> _Data to examine_:
*-*-*
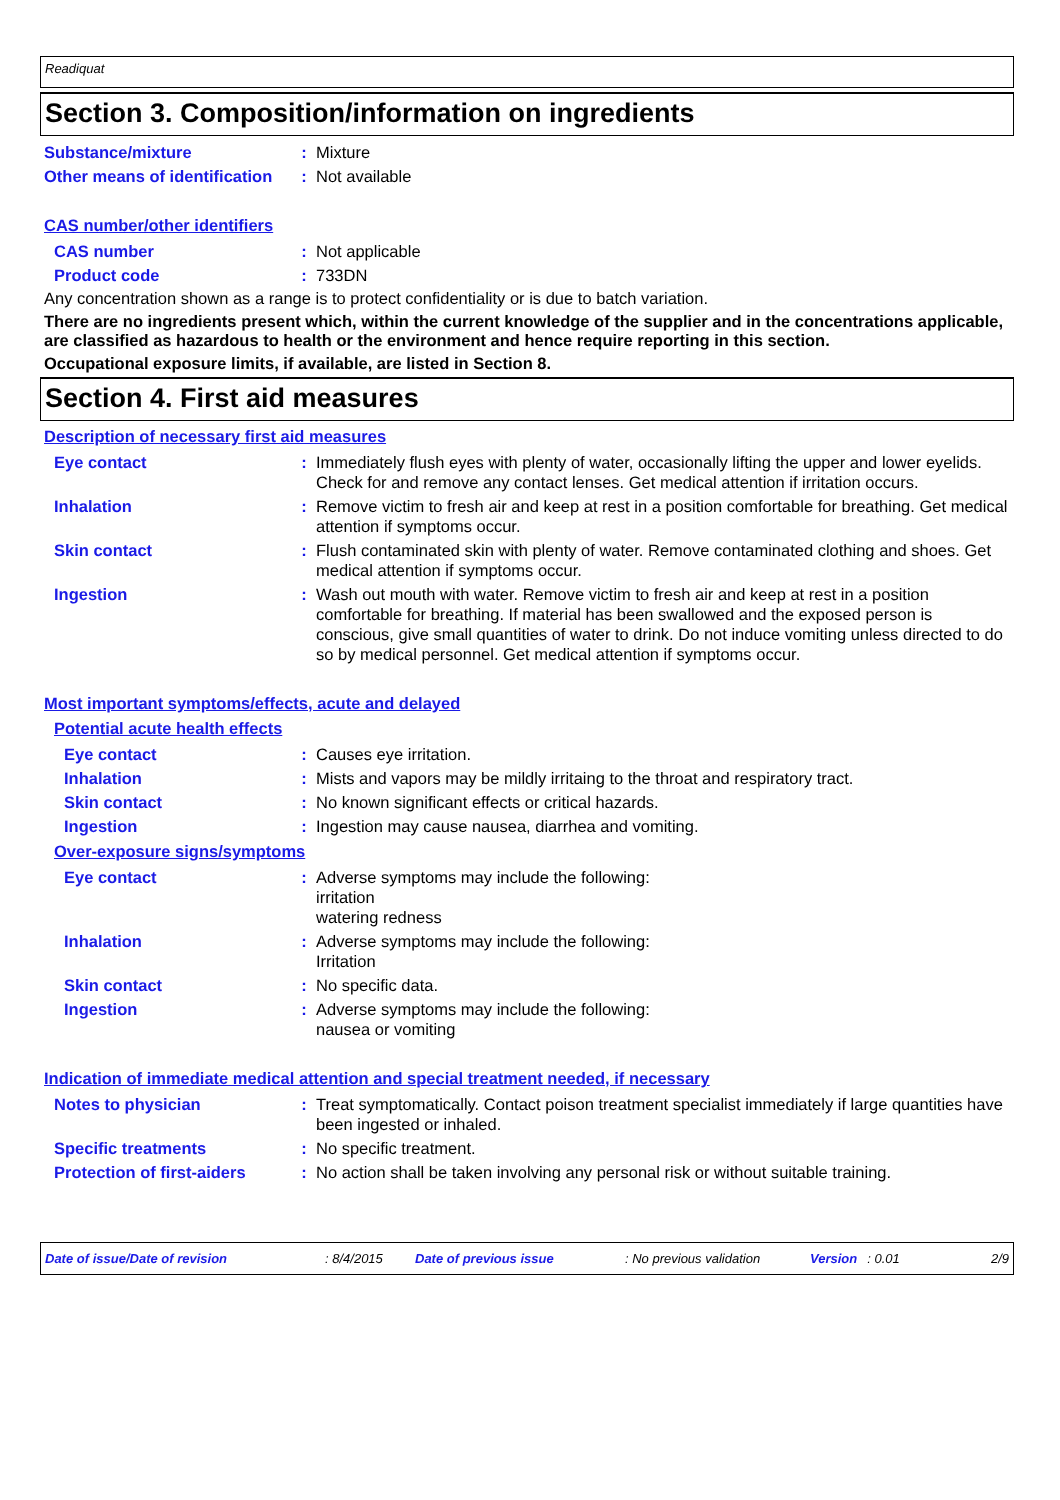Readiquat
Section 3. Composition/information on ingredients
Substance/mixture : Mixture
Other means of identification
: Not available
CAS number/other identifiers
CAS number : Not applicable
Product code : 733DN
Any concentration shown as a range is to protect confidentiality or is due to batch variation.
There are no ingredients present which, within the current knowledge of the supplier and in the concentrations applicable, are classified as hazardous to health or the environment and hence require reporting in this section.
Occupational exposure limits, if available, are listed in Section 8.
Section 4. First aid measures
Description of necessary first aid measures
Eye contact : Immediately flush eyes with plenty of water, occasionally lifting the upper and lower eyelids. Check for and remove any contact lenses. Get medical attention if irritation occurs.
Inhalation : Remove victim to fresh air and keep at rest in a position comfortable for breathing. Get medical attention if symptoms occur.
Skin contact : Flush contaminated skin with plenty of water. Remove contaminated clothing and shoes. Get medical attention if symptoms occur.
Ingestion : Wash out mouth with water. Remove victim to fresh air and keep at rest in a position comfortable for breathing. If material has been swallowed and the exposed person is conscious, give small quantities of water to drink. Do not induce vomiting unless directed to do so by medical personnel. Get medical attention if symptoms occur.
Most important symptoms/effects, acute and delayed
Potential acute health effects
Eye contact : Causes eye irritation.
Inhalation : Mists and vapors may be mildly irritaing to the throat and respiratory tract.
Skin contact : No known significant effects or critical hazards.
Ingestion : Ingestion may cause nausea, diarrhea and vomiting.
Over-exposure signs/symptoms
Eye contact : Adverse symptoms may include the following:
irritation
watering redness
Inhalation : Adverse symptoms may include the following:
Irritation
Skin contact : No specific data.
Ingestion : Adverse symptoms may include the following:
nausea or vomiting
Indication of immediate medical attention and special treatment needed, if necessary
Notes to physician : Treat symptomatically. Contact poison treatment specialist immediately if large quantities have been ingested or inhaled.
Specific treatments : No specific treatment.
Protection of first-aiders
: No action shall be taken involving any personal risk or without suitable training.
Date of issue/Date of revision: 8/4/2015 Date of previous issue: No previous validation Version: 0.01 2/9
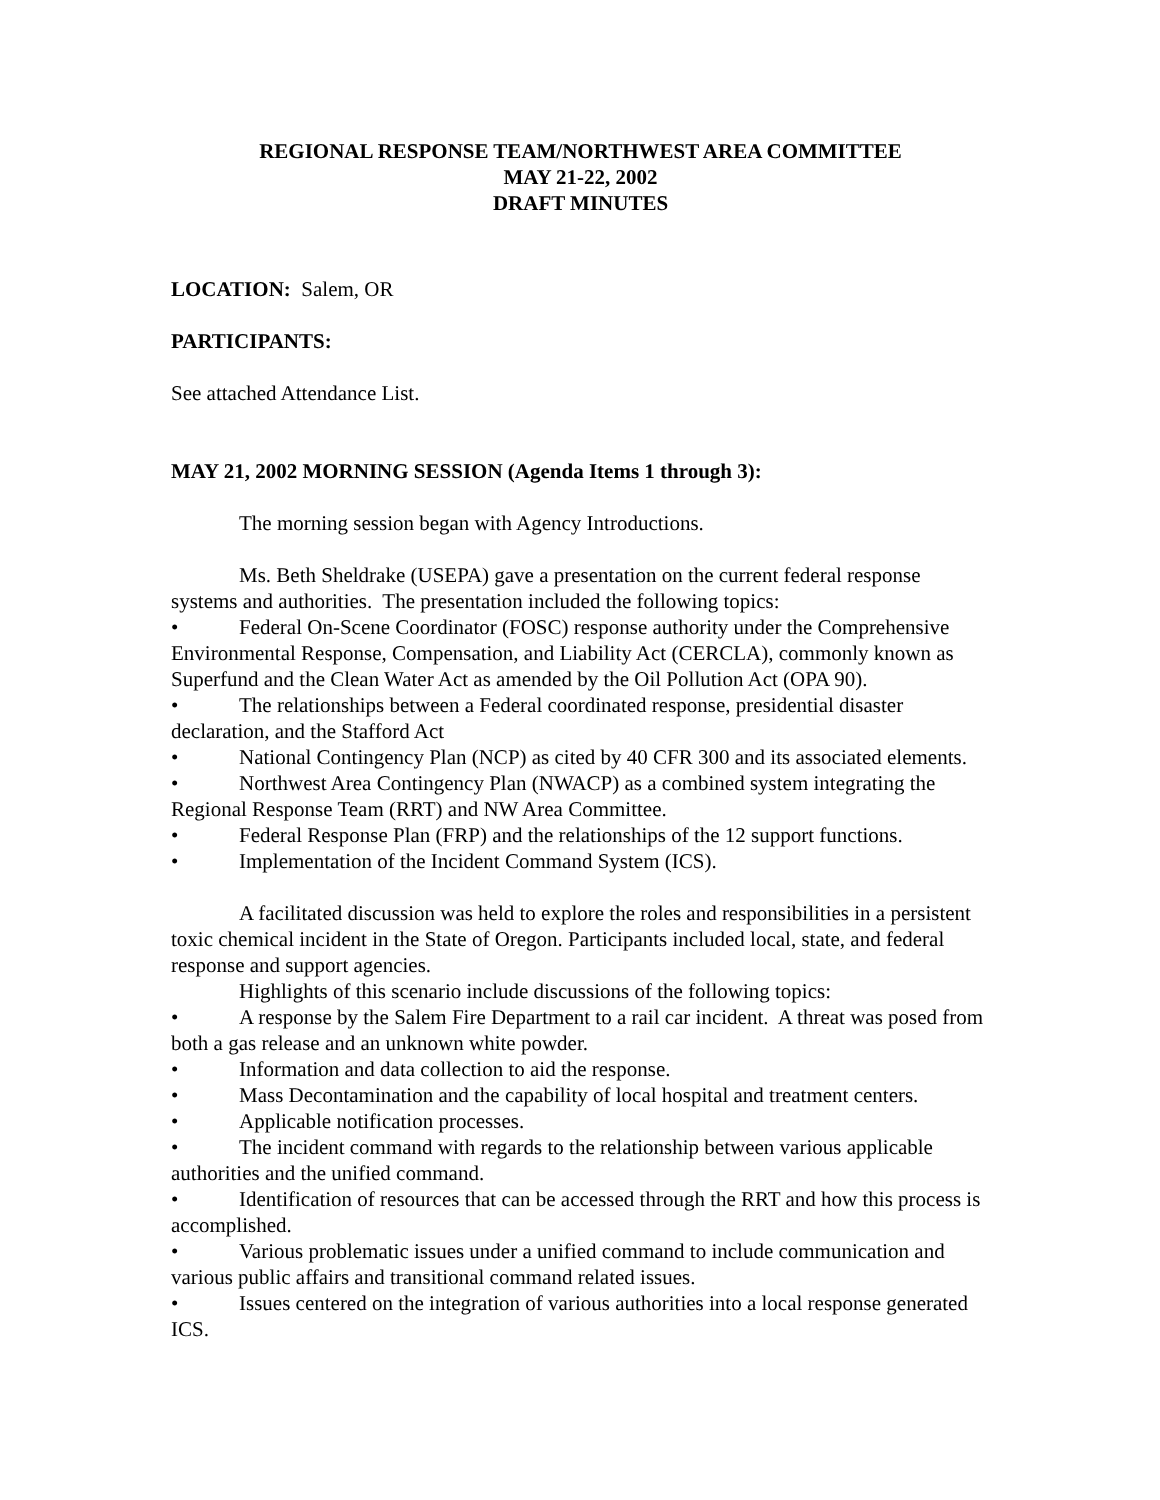REGIONAL RESPONSE TEAM/NORTHWEST AREA COMMITTEE
MAY 21-22, 2002
DRAFT MINUTES
LOCATION: Salem, OR
PARTICIPANTS:
See attached Attendance List.
MAY 21, 2002 MORNING SESSION (Agenda Items 1 through 3):
The morning session began with Agency Introductions.
Ms. Beth Sheldrake (USEPA) gave a presentation on the current federal response systems and authorities. The presentation included the following topics:
• Federal On-Scene Coordinator (FOSC) response authority under the Comprehensive Environmental Response, Compensation, and Liability Act (CERCLA), commonly known as Superfund and the Clean Water Act as amended by the Oil Pollution Act (OPA 90).
• The relationships between a Federal coordinated response, presidential disaster declaration, and the Stafford Act
• National Contingency Plan (NCP) as cited by 40 CFR 300 and its associated elements.
• Northwest Area Contingency Plan (NWACP) as a combined system integrating the Regional Response Team (RRT) and NW Area Committee.
• Federal Response Plan (FRP) and the relationships of the 12 support functions.
• Implementation of the Incident Command System (ICS).
A facilitated discussion was held to explore the roles and responsibilities in a persistent toxic chemical incident in the State of Oregon. Participants included local, state, and federal response and support agencies.
Highlights of this scenario include discussions of the following topics:
• A response by the Salem Fire Department to a rail car incident. A threat was posed from both a gas release and an unknown white powder.
• Information and data collection to aid the response.
• Mass Decontamination and the capability of local hospital and treatment centers.
• Applicable notification processes.
• The incident command with regards to the relationship between various applicable authorities and the unified command.
• Identification of resources that can be accessed through the RRT and how this process is accomplished.
• Various problematic issues under a unified command to include communication and various public affairs and transitional command related issues.
• Issues centered on the integration of various authorities into a local response generated ICS.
*-*-*
> _Problem description_:
Transcribe the listing above exactly, leaving every picture out.

> _Response_:
Readiquat
Section 3. Composition/information on ingredients
Substance/mixture : Mixture
Other means of identification
: Not available
CAS number/other identifiers
CAS number : Not applicable
Product code : 733DN
Any concentration shown as a range is to protect confidentiality or is due to batch variation.
There are no ingredients present which, within the current knowledge of the supplier and in the concentrations applicable, are classified as hazardous to health or the environment and hence require reporting in this section.
Occupational exposure limits, if available, are listed in Section 8.
Section 4. First aid measures
Description of necessary first aid measures
Eye contact : Immediately flush eyes with plenty of water, occasionally lifting the upper and lower eyelids. Check for and remove any contact lenses. Get medical attention if irritation occurs.
Inhalation : Remove victim to fresh air and keep at rest in a position comfortable for breathing. Get medical attention if symptoms occur.
Skin contact : Flush contaminated skin with plenty of water. Remove contaminated clothing and shoes. Get medical attention if symptoms occur.
Ingestion : Wash out mouth with water. Remove victim to fresh air and keep at rest in a position comfortable for breathing. If material has been swallowed and the exposed person is conscious, give small quantities of water to drink. Do not induce vomiting unless directed to do so by medical personnel. Get medical attention if symptoms occur.
Most important symptoms/effects, acute and delayed
Potential acute health effects
Eye contact : Causes eye irritation.
Inhalation : Mists and vapors may be mildly irritaing to the throat and respiratory tract.
Skin contact : No known significant effects or critical hazards.
Ingestion : Ingestion may cause nausea, diarrhea and vomiting.
Over-exposure signs/symptoms
Eye contact : Adverse symptoms may include the following:
irritation
watering redness
Inhalation : Adverse symptoms may include the following:
Irritation
Skin contact : No specific data.
Ingestion : Adverse symptoms may include the following:
nausea or vomiting
Indication of immediate medical attention and special treatment needed, if necessary
Notes to physician : Treat symptomatically. Contact poison treatment specialist immediately if large quantities have been ingested or inhaled.
Specific treatments : No specific treatment.
Protection of first-aiders
: No action shall be taken involving any personal risk or without suitable training.
Date of issue/Date of revision: 8/4/2015 Date of previous issue: No previous validation Version: 0.01 2/9
REGIONAL RESPONSE TEAM/NORTHWEST AREA COMMITTEE
MAY 21-22, 2002
DRAFT MINUTES
LOCATION: Salem, OR
PARTICIPANTS:
See attached Attendance List.
MAY 21, 2002 MORNING SESSION (Agenda Items 1 through 3):
The morning session began with Agency Introductions.
Ms. Beth Sheldrake (USEPA) gave a presentation on the current federal response systems and authorities. The presentation included the following topics:
• Federal On-Scene Coordinator (FOSC) response authority under the Comprehensive Environmental Response, Compensation, and Liability Act (CERCLA), commonly known as Superfund and the Clean Water Act as amended by the Oil Pollution Act (OPA 90).
• The relationships between a Federal coordinated response, presidential disaster declaration, and the Stafford Act
• National Contingency Plan (NCP) as cited by 40 CFR 300 and its associated elements.
• Northwest Area Contingency Plan (NWACP) as a combined system integrating the Regional Response Team (RRT) and NW Area Committee.
• Federal Response Plan (FRP) and the relationships of the 12 support functions.
• Implementation of the Incident Command System (ICS).
A facilitated discussion was held to explore the roles and responsibilities in a persistent toxic chemical incident in the State of Oregon. Participants included local, state, and federal response and support agencies.
Highlights of this scenario include discussions of the following topics:
• A response by the Salem Fire Department to a rail car incident. A threat was posed from both a gas release and an unknown white powder.
• Information and data collection to aid the response.
• Mass Decontamination and the capability of local hospital and treatment centers.
• Applicable notification processes.
• The incident command with regards to the relationship between various applicable authorities and the unified command.
• Identification of resources that can be accessed through the RRT and how this process is accomplished.
• Various problematic issues under a unified command to include communication and various public affairs and transitional command related issues.
• Issues centered on the integration of various authorities into a local response generated ICS.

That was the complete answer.